Street pitch dark but very quiet, peaceful and refreshing after the underworld. Starlight night, and am meditating a reference to Mars — hope it is Mars — when Mrs. Peacock abruptly enquires if I can tell her a book to read. She has an idea — cannot say why, or whence derived — that I know something about books.
Find myself denying it as though confronted with highly scandalous accusation, and am further confounded by finding myself unable to think of any book whatever except Grimm's Fairy Tales, which is obviously absurd. What, I enquire in order to gain time, does Mrs. Peacock like in the way of books?
In times such as these, she replies very apologetically indeed, she thinks a novel is practically the only thing. Not a detective novel, not a novel about politics, nor about the unemployed, nothing to do with sex, and above all not a novel about life under the Nazi regime in Germany.

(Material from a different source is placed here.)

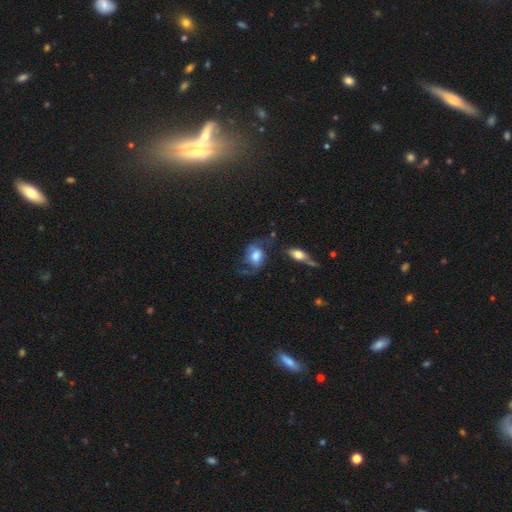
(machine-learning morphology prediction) Smooth or featured: featured or disk — 50% (smooth — 42%)
Merging: none — 42% (major disturbance — 27%)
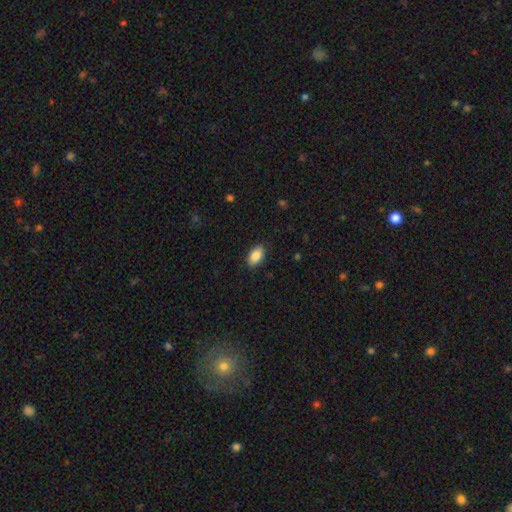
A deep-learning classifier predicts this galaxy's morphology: Overall: smooth (86%). How rounded: in between (93%). Merging: none (88%).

Inspiration immediately descends upon me and I tell her without hesitation to read a delightful novel called The Priory by Dorothy Whipple, which answers all requirements, and has a happy ending into the bargain.
Mrs. Peacock says it seems too good to be true, and she can hardly believe that any modern novel is as nice as all that, but I assure her that it is and that it is many years since I have enjoyed anything so much.

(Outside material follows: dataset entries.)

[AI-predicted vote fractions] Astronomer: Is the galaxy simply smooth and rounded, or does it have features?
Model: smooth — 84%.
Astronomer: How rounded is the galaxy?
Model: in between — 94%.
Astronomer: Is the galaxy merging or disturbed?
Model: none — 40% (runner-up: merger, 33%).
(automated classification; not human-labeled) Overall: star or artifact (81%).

Mrs. P. thanks me again and again, I offer to help her find her bus in the Strand — leg evidently giving out altogether in a few minutes — beg her to take my arm, which she does, and I immediately lead her straight into a pile of sandbags.

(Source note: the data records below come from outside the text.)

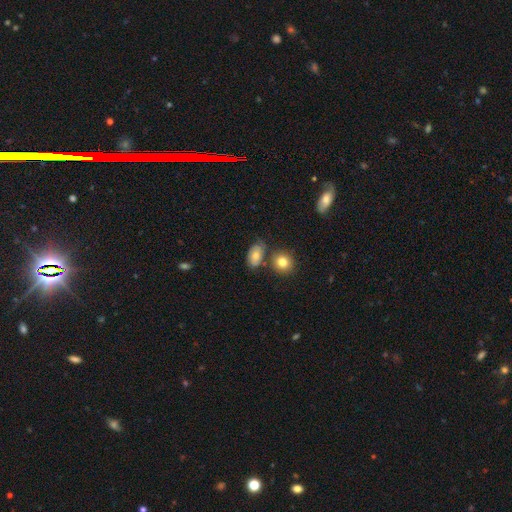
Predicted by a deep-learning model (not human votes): smooth_or_featured: smooth (p=0.70) [alt: featured or disk p=0.20]
how_rounded: in between (p=0.82) [alt: round p=0.16]
merging: none (p=0.59) [alt: minor disturbance p=0.21]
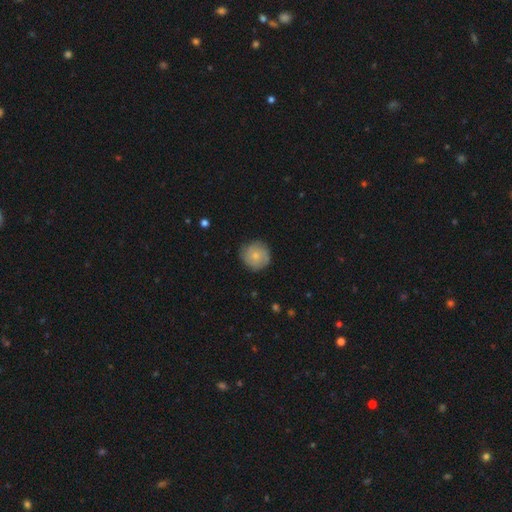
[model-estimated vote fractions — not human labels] Q: Smooth or featured?
A: smooth (67%); runner-up: featured or disk (26%)
Q: How rounded?
A: round (93%); runner-up: in between (6%)
Q: Merging?
A: none (82%); runner-up: minor disturbance (14%)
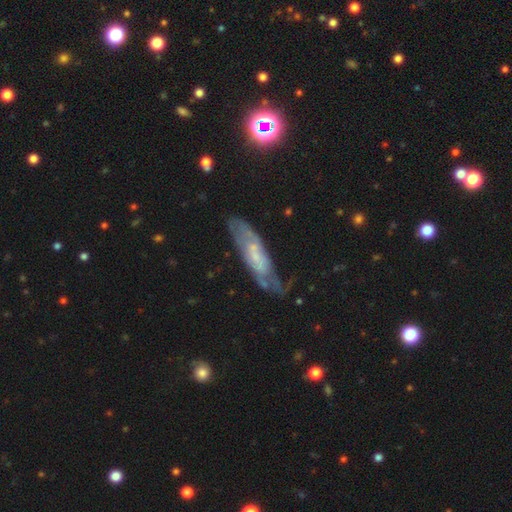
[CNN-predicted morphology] featured or disk 67%, smooth 25%, star or artifact 8%. Down the decision tree: edge-on disk — no (73%); merging — none (53%).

from The Provincial Lady in Wartime, by E.M. Delafield (1940)
{And thank you again and again to Nicola, for recommending this book, and the one I'm going to read right after it.}
2 comments:
I love meeting readers in books, especially when we like the same books! I remember The Provincial Lady is also a big fan of Louisa May Alcott. I hope you enjoy The Priory!
Good to hear it! I'm just reading May Smith's wartime diary and she read The Prov Lady in it's original form when it was published in Time and Tide in the 1940's. Fascinating stuff.